Your objective
Within the entries below, the lines from the one with "ULTIMOS COMENTARIOS" through the one with "Feria de Empleo" are to be set down exactly, both ends kept.

Records for this task
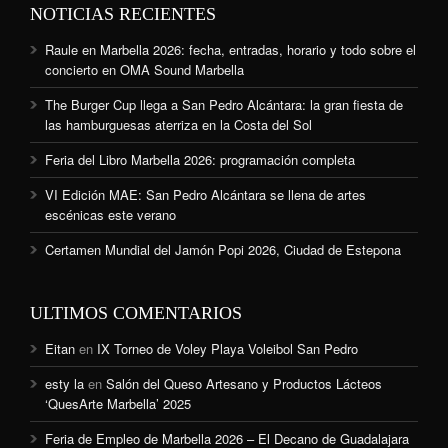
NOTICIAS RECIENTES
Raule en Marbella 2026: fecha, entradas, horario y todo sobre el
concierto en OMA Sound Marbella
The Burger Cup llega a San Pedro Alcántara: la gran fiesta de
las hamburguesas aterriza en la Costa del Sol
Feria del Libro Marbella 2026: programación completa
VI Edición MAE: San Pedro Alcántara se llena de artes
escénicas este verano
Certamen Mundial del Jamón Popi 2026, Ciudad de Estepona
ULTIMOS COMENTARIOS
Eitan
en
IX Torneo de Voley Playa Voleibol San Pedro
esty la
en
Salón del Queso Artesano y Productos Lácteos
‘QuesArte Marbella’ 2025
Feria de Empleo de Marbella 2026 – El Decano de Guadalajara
* * *
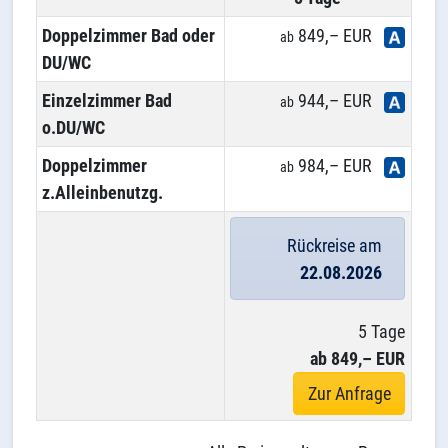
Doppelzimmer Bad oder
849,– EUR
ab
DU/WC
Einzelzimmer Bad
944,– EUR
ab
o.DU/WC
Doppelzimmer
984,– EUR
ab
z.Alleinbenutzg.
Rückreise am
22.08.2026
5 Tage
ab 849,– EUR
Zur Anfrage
==
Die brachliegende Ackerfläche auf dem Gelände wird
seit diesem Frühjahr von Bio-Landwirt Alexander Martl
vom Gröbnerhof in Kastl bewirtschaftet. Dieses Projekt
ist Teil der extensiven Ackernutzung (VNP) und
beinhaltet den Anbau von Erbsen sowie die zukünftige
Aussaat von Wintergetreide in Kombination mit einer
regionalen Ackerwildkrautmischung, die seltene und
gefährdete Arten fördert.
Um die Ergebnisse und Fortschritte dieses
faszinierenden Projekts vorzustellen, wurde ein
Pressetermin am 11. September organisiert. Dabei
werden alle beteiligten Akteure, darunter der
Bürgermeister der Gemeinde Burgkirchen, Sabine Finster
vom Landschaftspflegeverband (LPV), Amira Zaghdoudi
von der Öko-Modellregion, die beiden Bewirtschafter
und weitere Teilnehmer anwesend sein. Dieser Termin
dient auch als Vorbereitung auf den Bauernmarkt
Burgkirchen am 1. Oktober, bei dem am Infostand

Your solution
ULTIMOS COMENTARIOS
Eitan
en
IX Torneo de Voley Playa Voleibol San Pedro
esty la
en
Salón del Queso Artesano y Productos Lácteos
‘QuesArte Marbella’ 2025
Feria de Empleo de Marbella 2026 – El Decano de Guadalajara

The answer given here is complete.